Nel “Silenzio del sale” Marco P. Massai trasforma il terremoto del 1688 in un giallo storico avvincente ambientato nella Romagna barocca.
Quando la terra trema, qualcosa si incrina anche nell’animo umano. E da quella crepa, spesso, entrano storie che non avremmo mai voluto ascoltare.
Il 11 aprile 1688, Ravenna fu colpita da un terremoto potente, uno di quelli che le cronache dell’epoca descrivono come “un fremito che attraversò chiese, saline, case e coscienze”. È un evento storico documentato — un sisma reale, violento, che aprì crepe nelle mura e nella vita delle persone.
Cosa scrive l’INGV di quel terremoto
L’11 aprile 1688, intorno alle ore 12:20 UTC, la Romagna occidentale fu colpita da un terremoto
con magnitudo stimata attorno a 5.8 (valore ricavato dai dati macrosismici). La scossa, il cui
epicentro è stato localizzato nei pressi di Cotignola (RA), ebbe – secondo le testimonianze
dell’epoca – una durata percepita di circa 20 secondi. Nelle fonti coeve viene descritta come
il tempo necessario a recitare un “credo” o un “lungo ave maria”, naturalmente in lingua latina.
Da quel boato sotterraneo, fisico e simbolico, Marco P. Massai sceglie di aprire il suo romanzo più maturo: Il silenzio del sale, uscito per Santelli Editore il 14 novembre 2025.
Massai non usa il terremoto come semplice sfondo: lo trasforma in una soglia. Un varco che introduce il lettore in una Romagna barocca fatta di saline abbagliate dal vento, di nebbie fitte come presagi e di un potere — quello della Santa Inquisizione — che osserva, giudica e controlla.
Dentro questo mondo inquieto si muovono Tommaso Casadio, Censore Postale, e il suo giovane assistente Dante Servadei.
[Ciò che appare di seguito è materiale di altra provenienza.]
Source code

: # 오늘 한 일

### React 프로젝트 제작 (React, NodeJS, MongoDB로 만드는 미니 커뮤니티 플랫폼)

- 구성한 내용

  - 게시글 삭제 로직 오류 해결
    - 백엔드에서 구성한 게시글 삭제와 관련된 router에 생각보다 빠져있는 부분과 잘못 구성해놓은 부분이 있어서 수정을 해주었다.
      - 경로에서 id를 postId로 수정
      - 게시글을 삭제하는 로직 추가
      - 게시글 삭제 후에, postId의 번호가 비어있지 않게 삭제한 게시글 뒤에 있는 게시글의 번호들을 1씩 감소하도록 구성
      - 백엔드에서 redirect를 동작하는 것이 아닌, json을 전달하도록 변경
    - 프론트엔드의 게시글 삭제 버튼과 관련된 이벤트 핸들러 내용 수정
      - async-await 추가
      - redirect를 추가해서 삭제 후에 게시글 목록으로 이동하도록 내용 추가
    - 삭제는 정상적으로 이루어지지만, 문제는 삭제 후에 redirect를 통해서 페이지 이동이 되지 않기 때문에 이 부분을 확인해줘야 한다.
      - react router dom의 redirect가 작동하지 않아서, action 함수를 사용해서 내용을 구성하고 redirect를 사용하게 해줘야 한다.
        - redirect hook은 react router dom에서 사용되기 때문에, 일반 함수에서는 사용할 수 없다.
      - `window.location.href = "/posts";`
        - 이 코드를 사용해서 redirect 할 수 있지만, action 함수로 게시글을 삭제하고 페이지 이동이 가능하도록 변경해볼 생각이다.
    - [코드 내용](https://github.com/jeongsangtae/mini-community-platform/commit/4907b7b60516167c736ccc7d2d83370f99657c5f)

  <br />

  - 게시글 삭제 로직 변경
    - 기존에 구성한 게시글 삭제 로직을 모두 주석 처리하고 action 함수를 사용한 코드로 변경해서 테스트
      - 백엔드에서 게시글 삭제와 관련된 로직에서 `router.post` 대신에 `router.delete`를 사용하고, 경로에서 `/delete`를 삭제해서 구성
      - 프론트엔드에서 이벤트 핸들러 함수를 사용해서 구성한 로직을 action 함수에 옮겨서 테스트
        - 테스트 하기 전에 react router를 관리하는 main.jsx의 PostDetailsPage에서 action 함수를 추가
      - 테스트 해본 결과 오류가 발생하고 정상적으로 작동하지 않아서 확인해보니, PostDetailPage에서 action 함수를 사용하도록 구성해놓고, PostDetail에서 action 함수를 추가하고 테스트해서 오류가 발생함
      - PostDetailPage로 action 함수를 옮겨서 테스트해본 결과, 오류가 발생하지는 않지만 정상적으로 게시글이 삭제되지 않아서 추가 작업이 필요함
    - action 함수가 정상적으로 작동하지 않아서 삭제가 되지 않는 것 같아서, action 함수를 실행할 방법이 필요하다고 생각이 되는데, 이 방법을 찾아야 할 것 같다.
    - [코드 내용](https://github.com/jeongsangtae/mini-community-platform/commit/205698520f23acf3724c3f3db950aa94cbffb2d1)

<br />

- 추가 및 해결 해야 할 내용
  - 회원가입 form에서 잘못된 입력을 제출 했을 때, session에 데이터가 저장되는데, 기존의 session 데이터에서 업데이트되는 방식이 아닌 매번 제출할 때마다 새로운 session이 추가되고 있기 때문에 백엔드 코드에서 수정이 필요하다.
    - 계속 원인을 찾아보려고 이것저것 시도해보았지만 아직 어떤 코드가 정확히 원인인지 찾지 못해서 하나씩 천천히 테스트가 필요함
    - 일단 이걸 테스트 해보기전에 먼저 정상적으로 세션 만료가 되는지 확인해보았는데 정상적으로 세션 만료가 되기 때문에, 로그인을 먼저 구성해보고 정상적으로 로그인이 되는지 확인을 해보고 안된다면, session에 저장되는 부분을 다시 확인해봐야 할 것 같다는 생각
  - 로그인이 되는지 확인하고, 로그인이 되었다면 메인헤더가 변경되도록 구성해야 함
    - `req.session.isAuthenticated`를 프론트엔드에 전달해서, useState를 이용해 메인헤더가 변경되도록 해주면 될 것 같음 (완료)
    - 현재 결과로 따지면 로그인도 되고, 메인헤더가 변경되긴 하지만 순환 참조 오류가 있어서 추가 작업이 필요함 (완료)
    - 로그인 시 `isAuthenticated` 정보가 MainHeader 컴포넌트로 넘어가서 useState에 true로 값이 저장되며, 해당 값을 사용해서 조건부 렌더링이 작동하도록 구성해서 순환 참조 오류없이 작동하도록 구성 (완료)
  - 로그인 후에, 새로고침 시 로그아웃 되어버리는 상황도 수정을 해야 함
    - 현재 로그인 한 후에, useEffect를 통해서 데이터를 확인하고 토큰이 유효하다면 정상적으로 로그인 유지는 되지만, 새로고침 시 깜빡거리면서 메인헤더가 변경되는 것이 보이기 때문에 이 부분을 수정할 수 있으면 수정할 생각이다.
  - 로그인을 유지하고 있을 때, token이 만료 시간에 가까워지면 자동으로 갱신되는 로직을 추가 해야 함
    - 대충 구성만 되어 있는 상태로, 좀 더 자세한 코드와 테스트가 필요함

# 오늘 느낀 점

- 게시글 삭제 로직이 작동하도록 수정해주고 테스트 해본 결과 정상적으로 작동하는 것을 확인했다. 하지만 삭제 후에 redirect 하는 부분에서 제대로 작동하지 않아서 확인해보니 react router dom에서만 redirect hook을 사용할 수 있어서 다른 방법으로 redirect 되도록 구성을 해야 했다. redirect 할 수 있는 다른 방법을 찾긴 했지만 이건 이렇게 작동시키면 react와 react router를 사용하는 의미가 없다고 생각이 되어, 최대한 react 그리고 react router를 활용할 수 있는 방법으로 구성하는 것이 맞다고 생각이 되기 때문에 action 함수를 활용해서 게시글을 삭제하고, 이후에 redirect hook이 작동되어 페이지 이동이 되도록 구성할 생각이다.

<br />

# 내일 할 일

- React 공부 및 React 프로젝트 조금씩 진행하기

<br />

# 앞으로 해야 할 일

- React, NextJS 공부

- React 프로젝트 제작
Una coppia investigativa atipica, segreta, costretta a districarsi tra superstizioni, delitti inspiegabili e la trama silenziosa di una terra in cui fede, politica e paura si confondono.
Le loro indagini nascono da due omicidi crudeli, legati da un dettaglio perturbante: il sale, premuto persino sotto le palpebre delle vittime. Non un vezzo narrativo, ma un simbolo antico, identitario, capace di evocare purificazione, castigo, memoria.
È impossibile leggere queste pagine senza sentire l’odore del sale sulla pelle.
Massai ricostruisce la Romagna di fine Seicento con una precisione sensoriale rara: l’acqua ferma delle valli, l’aria tagliente delle saline di Cervia, la fragilità delle case di legno dopo le scosse, il timore che accompagna chiunque viva in un territorio dove la natura detta le regole.
A tratti sembra di intravedere echi di Eco e Camilleri storico, ma Massai resta sempre Massai: diretto, visivo, capace di creare personaggi che vivono oltre la pagina.
Il tema centrale, però, va oltre il giallo.
Sono le scelte, dice l’autore.
Le scelte che ci definiscono, quelle che facciamo quando tutto trema — fuori e dentro di noi.
Il terremoto del 1688 è allora metafora perfetta: ciò che cade, nella vita come nella terra, obbliga a costruire di nuovo.
Casadio e Dante attraversano l’indagine come si attraversa la ricostruzione dopo un sisma: cercando prove, cercando senso, cercando di capire dove finisce la verità e dove comincia la paura.
Massai consegna al lettore un romanzo colto, intenso e sorprendentemente attuale.
Perché, come capita nei migliori gialli storici, più cerchiamo risposte nel passato più ci accorgiamo che parla di noi.